I like to consider myself an enlightened sysadmin. I know I’m supposed to think outside the box from 30,000 feet. Still, every so often, my blinders come back on and I tend to be a bit myopic. This is most common when looking at log files in search of clues to an unknown problem. A recent example was when I was trying to figure out why the Condor startd wasn’t running on a CentOS VM I had set up.
Since I didn’t want to have hundreds of ‘localhost.localdomain’s in the pool, I needed a way to give each VM a unique-ish and relevant name. The easiest way seemed to be to check against a web server and use the output of a CGI script to set the host name. Sounds simple enough, but after I put that in place the startd would immediately segfault.
I had no idea why, so I started peeking through the log file for the startd. Lots of information there, but nothing particularly helpful. After several hours of cross-eyed log reading and fruitless Googling, I thought I’d give strace a try. I don’t know much about system-level programming, but I thought something might provide a clue. Alas, it was not to be.

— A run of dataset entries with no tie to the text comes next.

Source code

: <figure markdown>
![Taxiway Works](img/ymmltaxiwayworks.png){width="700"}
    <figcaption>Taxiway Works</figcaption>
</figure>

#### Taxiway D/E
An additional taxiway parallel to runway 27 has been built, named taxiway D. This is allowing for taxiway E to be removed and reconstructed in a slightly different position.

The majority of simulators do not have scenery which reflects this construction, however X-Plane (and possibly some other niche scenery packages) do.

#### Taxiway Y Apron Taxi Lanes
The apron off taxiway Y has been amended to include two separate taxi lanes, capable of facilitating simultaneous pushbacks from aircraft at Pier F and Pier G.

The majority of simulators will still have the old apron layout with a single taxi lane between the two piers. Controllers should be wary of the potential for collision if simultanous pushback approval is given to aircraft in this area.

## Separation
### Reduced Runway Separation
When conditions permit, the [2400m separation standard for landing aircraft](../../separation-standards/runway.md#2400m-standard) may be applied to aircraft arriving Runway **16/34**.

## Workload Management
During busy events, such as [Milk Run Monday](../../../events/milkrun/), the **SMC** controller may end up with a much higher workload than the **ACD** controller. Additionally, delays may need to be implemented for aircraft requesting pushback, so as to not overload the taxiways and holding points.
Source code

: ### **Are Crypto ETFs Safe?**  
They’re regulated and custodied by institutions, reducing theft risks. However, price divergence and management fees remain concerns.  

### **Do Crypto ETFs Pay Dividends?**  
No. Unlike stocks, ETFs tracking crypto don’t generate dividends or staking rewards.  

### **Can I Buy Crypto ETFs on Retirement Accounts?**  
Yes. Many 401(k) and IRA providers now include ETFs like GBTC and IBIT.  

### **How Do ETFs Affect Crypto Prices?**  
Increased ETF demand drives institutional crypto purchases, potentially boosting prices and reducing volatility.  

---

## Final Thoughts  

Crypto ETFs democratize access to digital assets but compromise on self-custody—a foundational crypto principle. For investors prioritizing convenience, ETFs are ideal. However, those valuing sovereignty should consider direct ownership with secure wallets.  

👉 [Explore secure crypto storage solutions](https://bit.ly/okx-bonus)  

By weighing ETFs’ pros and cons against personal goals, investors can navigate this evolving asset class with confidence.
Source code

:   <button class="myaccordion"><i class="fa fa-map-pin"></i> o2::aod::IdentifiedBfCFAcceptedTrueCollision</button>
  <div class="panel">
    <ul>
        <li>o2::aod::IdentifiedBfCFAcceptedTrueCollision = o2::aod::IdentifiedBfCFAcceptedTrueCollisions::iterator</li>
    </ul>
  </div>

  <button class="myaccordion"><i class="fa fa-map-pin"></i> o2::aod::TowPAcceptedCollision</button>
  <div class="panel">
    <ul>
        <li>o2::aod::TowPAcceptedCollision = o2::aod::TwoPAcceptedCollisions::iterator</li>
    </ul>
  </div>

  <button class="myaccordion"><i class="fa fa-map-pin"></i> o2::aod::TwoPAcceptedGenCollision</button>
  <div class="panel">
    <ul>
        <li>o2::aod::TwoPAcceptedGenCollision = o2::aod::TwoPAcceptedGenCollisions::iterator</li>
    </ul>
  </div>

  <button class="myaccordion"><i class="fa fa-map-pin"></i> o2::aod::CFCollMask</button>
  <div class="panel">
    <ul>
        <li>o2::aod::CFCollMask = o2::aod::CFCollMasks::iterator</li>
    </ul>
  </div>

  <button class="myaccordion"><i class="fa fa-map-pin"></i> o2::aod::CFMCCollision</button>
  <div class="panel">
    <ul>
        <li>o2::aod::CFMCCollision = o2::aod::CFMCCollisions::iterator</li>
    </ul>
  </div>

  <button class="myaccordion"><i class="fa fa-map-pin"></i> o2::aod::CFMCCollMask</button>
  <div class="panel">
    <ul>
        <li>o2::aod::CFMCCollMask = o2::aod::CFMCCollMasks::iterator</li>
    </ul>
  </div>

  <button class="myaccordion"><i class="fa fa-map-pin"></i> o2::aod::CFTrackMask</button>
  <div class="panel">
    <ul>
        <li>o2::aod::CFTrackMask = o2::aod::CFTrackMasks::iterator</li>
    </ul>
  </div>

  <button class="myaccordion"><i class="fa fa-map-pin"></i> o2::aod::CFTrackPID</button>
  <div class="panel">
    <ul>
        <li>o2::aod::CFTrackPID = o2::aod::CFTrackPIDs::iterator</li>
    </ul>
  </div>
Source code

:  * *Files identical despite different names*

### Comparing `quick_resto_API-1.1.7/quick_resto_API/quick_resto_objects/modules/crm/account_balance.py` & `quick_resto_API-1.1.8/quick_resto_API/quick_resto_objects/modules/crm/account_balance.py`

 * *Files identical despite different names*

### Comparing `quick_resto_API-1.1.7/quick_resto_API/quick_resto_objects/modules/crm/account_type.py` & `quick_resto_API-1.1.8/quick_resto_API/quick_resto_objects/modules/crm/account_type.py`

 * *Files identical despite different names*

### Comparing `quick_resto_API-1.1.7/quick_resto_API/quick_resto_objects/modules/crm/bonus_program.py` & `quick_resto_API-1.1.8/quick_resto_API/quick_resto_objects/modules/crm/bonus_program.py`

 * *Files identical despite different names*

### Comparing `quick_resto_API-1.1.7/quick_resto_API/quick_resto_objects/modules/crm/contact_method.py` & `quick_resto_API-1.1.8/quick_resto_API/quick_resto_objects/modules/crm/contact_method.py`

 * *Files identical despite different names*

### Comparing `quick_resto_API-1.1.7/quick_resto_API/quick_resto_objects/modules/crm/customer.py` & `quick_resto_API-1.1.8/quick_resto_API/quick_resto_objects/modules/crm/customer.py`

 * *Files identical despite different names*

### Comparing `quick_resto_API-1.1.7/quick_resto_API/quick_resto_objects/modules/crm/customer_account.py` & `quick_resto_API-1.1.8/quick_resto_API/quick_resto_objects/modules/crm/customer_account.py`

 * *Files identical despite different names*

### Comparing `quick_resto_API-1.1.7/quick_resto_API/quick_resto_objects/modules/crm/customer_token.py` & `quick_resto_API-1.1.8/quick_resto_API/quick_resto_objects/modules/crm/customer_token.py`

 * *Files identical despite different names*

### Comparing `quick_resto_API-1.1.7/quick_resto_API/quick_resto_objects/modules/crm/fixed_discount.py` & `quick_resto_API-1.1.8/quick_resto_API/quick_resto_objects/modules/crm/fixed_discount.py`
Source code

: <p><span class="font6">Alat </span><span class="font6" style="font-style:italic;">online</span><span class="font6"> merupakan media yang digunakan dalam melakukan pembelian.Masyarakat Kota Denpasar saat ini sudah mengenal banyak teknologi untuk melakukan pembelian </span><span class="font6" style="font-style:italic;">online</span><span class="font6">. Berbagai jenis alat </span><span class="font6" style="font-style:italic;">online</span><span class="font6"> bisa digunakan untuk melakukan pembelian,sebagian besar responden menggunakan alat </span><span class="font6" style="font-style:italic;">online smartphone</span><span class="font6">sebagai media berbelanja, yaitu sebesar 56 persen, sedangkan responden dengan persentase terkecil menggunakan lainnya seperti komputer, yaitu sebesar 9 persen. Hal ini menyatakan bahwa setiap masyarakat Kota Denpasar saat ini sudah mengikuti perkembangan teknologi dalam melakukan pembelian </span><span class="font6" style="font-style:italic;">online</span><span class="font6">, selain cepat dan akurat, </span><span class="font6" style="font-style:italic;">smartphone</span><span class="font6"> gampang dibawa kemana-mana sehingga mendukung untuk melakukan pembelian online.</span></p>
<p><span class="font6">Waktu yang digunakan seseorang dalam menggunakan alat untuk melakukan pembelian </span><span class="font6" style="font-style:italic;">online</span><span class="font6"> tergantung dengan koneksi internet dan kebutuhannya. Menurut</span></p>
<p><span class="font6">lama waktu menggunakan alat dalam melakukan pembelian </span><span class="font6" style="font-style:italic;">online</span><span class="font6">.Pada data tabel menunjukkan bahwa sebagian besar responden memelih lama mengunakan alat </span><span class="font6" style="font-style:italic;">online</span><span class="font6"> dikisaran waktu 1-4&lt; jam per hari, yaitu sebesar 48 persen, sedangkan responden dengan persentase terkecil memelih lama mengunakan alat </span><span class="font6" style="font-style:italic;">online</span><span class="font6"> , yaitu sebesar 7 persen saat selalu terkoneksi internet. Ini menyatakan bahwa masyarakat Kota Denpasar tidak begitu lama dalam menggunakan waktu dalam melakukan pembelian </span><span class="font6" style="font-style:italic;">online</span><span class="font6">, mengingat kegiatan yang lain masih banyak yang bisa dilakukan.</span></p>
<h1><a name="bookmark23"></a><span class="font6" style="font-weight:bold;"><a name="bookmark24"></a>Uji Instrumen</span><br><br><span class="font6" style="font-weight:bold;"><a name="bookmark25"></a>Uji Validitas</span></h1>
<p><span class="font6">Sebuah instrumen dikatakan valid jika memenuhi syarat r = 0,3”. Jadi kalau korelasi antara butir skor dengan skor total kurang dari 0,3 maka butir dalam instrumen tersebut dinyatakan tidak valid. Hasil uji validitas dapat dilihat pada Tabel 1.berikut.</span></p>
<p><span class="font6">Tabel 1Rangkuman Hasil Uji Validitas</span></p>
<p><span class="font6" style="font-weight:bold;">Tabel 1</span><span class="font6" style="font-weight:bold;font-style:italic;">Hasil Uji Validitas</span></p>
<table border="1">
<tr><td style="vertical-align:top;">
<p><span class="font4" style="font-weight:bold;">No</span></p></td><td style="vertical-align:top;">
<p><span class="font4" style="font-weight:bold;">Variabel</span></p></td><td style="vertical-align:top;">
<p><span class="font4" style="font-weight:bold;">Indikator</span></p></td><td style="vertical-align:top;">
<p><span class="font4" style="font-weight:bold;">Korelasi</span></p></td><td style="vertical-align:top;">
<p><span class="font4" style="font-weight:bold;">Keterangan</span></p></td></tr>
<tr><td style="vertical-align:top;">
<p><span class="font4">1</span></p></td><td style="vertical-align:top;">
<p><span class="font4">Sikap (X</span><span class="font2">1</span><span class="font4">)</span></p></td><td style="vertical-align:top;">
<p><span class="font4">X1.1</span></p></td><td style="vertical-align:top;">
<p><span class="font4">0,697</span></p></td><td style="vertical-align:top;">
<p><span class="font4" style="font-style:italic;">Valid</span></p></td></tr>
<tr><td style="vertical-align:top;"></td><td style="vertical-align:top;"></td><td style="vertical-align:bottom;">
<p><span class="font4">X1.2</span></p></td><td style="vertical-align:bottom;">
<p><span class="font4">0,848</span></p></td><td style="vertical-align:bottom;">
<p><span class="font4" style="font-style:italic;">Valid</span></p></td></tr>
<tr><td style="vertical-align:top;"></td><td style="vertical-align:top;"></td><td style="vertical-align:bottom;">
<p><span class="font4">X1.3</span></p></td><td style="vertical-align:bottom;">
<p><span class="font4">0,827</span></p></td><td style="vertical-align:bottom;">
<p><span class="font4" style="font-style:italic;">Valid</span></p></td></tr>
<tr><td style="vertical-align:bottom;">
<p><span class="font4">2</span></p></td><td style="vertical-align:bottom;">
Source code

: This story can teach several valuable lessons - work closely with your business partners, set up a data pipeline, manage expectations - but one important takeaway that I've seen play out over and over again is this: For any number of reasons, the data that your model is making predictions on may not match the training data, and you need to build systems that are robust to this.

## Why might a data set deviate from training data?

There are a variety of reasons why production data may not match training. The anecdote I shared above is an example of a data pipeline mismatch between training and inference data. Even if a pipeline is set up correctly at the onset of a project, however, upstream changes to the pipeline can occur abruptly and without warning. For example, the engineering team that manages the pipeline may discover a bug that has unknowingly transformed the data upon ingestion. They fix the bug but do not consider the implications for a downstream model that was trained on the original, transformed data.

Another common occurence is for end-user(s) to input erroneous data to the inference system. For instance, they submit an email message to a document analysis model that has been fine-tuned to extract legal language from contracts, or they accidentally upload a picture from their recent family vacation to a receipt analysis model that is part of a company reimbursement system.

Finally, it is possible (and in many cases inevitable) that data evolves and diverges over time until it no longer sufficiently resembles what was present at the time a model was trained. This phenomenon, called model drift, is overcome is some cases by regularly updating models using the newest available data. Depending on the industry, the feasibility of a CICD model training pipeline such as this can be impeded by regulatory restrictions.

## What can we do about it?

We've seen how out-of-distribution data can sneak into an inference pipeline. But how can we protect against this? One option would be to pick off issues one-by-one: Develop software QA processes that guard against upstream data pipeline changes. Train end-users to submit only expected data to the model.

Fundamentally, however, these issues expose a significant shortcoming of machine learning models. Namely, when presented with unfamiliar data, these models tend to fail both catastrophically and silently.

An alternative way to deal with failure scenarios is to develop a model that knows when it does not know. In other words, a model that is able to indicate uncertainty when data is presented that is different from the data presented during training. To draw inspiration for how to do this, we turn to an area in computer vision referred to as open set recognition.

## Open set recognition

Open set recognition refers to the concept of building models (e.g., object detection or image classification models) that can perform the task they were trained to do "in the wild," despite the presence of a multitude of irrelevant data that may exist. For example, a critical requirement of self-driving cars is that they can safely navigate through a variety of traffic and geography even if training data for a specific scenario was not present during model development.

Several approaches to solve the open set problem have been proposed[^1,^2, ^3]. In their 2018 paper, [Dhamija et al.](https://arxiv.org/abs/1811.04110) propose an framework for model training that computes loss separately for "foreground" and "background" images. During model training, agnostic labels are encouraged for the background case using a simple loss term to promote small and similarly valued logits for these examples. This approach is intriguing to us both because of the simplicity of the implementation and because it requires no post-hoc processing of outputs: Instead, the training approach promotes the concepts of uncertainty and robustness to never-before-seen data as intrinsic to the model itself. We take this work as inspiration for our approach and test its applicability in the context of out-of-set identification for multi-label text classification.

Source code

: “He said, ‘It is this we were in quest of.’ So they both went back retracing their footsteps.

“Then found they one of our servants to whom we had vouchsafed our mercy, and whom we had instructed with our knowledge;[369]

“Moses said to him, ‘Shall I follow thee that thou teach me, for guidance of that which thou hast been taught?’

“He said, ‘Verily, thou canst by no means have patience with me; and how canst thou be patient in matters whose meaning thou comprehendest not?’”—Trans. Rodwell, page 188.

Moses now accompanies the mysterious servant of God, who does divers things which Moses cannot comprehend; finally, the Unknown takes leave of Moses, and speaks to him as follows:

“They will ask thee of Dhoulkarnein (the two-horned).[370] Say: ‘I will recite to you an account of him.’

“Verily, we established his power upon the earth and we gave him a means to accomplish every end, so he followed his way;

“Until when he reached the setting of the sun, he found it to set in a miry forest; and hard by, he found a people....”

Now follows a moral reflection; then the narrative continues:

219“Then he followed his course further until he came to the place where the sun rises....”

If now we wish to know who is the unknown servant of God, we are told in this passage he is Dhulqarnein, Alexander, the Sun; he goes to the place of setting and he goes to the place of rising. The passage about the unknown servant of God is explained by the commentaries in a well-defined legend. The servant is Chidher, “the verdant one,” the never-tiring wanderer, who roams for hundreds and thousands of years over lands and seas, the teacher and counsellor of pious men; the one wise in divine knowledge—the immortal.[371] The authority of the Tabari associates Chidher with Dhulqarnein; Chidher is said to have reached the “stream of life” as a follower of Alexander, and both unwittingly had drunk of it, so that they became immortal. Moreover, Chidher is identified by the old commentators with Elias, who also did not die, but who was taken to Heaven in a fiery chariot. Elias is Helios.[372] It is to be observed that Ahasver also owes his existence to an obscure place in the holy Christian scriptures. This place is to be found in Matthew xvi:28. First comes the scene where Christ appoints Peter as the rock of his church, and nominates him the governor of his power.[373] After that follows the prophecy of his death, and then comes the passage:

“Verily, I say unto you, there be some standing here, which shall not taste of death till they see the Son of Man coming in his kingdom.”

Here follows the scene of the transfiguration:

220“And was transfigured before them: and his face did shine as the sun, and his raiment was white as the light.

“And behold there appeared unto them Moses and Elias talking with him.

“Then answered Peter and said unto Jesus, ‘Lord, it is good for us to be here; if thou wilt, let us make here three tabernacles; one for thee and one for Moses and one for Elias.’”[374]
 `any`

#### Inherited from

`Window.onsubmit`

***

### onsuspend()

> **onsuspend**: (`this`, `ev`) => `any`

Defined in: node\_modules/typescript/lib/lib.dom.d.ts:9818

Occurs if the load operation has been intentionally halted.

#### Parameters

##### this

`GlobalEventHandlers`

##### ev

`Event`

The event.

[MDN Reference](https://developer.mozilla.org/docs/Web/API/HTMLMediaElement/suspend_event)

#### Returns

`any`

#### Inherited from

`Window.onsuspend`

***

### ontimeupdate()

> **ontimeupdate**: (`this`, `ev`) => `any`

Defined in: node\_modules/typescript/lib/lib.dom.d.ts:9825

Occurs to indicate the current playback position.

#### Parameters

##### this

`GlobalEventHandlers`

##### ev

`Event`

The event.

Eventually, I remembered that there’s a master log for Condor as well, and I decided to look in there. Well, actually, I had looked in there earlier in the day and hadn’t seen anything that I thought was helpful. This time I took a closer look and realized that it couldn’t resolve its host name and that’s why it was failing.
A few minutes later and I had changed the network setup to add the hostname to /etc/hosts so that Condor could resolve it’s host name. A whole day’s worth of effort because I got too focused in on the wrong log file.